Data to examine:
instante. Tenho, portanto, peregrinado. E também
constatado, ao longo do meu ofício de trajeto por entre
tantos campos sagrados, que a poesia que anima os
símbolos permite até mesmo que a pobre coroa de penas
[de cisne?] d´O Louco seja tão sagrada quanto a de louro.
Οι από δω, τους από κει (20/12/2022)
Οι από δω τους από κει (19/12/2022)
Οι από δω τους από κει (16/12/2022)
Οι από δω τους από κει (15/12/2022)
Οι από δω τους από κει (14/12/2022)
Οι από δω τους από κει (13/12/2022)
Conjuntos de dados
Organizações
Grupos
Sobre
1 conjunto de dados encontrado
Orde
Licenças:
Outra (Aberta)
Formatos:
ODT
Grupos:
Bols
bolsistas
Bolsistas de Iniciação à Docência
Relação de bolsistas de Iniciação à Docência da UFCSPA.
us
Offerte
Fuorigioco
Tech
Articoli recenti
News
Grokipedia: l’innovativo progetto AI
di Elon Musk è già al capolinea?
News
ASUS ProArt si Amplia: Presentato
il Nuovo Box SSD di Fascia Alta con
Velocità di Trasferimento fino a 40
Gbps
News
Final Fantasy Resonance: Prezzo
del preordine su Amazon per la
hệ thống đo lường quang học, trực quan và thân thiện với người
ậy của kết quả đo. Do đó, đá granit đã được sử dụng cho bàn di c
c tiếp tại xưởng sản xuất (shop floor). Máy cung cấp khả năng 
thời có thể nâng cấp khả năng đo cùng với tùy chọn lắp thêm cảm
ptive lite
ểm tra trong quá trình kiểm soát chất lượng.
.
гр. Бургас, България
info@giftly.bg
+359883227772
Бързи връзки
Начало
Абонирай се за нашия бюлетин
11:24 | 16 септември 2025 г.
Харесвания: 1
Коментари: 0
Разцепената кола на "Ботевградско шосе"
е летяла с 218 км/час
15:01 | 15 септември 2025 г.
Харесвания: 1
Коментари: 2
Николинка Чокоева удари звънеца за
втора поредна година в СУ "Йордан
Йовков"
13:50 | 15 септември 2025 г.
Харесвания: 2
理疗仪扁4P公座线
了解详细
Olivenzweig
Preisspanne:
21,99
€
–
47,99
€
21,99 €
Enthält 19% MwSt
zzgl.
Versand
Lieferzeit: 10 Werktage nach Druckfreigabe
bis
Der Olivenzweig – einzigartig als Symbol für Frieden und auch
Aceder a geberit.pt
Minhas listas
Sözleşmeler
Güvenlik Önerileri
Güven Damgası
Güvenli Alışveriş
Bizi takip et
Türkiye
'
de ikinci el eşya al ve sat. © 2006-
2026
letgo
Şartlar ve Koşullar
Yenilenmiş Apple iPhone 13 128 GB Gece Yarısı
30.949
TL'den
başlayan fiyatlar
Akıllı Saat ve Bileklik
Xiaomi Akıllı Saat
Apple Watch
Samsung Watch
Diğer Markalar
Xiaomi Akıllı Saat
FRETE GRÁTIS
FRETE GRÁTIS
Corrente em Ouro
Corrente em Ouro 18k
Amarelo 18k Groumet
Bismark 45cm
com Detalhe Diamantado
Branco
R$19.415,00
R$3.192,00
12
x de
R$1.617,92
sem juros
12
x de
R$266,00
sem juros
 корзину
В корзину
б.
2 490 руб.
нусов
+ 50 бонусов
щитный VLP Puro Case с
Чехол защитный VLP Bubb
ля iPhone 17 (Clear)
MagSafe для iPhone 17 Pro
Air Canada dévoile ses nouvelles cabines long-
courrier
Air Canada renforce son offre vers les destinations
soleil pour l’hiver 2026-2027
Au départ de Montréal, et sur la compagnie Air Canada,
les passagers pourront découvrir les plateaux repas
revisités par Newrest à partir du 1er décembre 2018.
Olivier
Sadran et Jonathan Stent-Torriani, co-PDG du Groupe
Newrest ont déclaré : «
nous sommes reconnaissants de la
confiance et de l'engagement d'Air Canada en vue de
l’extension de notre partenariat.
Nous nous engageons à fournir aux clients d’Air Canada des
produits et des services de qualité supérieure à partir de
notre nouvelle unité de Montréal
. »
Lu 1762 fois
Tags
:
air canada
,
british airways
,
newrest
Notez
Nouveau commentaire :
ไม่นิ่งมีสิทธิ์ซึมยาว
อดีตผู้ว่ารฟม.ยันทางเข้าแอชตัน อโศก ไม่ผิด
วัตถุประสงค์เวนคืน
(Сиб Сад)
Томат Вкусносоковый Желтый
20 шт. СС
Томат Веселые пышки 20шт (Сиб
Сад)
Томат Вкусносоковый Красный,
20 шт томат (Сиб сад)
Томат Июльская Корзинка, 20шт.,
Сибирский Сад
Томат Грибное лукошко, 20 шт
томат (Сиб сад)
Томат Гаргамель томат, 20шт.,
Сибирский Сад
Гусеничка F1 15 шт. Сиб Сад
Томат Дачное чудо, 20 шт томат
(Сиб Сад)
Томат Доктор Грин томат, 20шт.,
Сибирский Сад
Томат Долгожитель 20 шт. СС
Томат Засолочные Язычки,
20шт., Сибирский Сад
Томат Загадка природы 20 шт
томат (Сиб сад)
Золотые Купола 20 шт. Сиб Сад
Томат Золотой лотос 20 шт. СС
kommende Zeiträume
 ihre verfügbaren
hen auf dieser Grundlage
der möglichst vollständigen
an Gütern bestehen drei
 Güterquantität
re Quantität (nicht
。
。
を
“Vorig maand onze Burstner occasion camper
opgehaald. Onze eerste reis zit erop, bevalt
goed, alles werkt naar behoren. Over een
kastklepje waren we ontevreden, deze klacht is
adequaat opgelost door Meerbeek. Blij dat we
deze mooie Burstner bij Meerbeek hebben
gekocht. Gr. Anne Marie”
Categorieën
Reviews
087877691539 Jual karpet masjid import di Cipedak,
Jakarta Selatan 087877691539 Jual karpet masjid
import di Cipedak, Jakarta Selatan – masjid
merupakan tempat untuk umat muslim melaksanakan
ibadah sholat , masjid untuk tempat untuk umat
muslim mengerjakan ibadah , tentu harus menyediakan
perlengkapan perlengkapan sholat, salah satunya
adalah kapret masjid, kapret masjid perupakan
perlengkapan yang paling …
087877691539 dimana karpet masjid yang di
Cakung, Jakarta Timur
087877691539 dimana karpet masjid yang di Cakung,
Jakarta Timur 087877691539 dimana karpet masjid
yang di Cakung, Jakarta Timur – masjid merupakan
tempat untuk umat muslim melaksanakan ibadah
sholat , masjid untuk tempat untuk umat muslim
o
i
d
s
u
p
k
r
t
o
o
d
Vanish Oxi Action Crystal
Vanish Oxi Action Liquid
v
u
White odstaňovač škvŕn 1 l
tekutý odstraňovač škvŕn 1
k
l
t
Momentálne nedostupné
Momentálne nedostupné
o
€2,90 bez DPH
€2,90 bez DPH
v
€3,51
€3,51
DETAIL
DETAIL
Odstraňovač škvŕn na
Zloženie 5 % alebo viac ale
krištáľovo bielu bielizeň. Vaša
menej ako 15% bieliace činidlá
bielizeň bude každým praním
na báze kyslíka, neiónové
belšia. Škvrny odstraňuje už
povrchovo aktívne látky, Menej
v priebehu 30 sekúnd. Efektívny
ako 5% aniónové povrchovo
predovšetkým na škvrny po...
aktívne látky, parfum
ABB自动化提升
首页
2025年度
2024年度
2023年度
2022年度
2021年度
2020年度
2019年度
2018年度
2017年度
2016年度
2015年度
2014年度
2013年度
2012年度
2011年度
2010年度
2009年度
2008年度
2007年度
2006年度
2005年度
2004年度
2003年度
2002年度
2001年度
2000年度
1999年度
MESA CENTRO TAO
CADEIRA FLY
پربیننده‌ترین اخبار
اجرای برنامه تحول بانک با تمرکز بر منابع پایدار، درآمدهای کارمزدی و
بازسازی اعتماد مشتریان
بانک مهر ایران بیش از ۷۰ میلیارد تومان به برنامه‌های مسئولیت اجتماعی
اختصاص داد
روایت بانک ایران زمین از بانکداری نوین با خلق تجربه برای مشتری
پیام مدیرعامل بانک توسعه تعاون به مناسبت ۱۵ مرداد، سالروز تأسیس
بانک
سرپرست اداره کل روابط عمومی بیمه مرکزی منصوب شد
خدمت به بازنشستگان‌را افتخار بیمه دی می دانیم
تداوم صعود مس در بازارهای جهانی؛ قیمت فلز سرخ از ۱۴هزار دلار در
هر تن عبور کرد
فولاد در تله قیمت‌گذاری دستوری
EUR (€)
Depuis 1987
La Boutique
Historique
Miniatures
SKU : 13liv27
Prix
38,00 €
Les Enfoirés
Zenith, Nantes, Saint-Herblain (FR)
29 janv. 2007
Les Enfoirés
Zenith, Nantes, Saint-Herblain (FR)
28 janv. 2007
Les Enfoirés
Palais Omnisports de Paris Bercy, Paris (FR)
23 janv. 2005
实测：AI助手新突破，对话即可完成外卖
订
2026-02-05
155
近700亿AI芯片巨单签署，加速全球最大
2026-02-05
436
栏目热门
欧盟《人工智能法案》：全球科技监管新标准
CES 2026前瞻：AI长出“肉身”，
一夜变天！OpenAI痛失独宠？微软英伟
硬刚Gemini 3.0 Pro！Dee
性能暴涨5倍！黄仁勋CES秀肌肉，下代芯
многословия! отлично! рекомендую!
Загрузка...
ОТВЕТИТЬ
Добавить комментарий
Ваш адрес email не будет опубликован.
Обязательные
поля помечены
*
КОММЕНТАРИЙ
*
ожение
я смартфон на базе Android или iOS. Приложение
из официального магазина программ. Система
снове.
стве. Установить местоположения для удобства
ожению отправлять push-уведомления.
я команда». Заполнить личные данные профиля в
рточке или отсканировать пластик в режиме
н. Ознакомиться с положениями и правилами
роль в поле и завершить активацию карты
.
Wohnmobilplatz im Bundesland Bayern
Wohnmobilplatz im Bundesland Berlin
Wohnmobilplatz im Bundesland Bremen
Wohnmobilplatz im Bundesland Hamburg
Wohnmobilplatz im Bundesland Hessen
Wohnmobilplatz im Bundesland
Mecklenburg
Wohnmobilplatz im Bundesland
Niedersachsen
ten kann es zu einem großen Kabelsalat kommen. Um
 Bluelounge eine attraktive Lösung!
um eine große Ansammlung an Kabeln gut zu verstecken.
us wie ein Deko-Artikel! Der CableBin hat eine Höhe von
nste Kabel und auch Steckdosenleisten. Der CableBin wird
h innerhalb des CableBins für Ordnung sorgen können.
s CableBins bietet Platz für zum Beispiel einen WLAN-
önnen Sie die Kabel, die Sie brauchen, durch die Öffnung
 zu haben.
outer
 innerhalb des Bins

Problem to work on:
Return the data word for word, from its first line through the line containing "símbolos permite até", with that line included.

Response to the task:
instante. Tenho, portanto, peregrinado. E também
constatado, ao longo do meu ofício de trajeto por entre
tantos campos sagrados, que a poesia que anima os
símbolos permite até mesmo que a pobre coroa de penas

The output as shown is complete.